** Opening INPUT block **

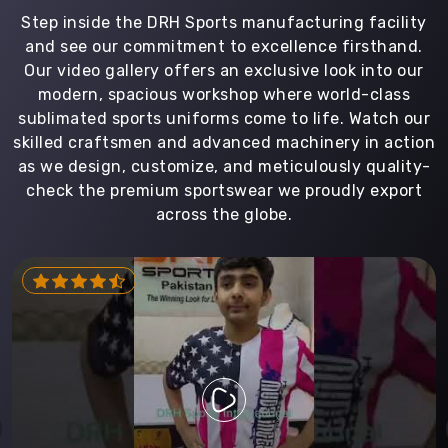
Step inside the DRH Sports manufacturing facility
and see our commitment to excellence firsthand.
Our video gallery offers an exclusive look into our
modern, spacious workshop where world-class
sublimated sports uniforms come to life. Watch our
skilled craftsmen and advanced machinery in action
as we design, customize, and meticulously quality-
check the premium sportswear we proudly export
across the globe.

** Closing INPUT block **

(WHAT THE TASK REQUIRES) In the listing above, swap "craftsmen" for "artisans" and give the text again with nothing else changed. Leave out the pictures.

(SOLUTION FOR THIS TASK)
Step inside the DRH Sports manufacturing facility
and see our commitment to excellence firsthand.
Our video gallery offers an exclusive look into our
modern, spacious workshop where world-class
sublimated sports uniforms come to life. Watch our
skilled artisans and advanced machinery in action
as we design, customize, and meticulously quality-
check the premium sportswear we proudly export
across the globe.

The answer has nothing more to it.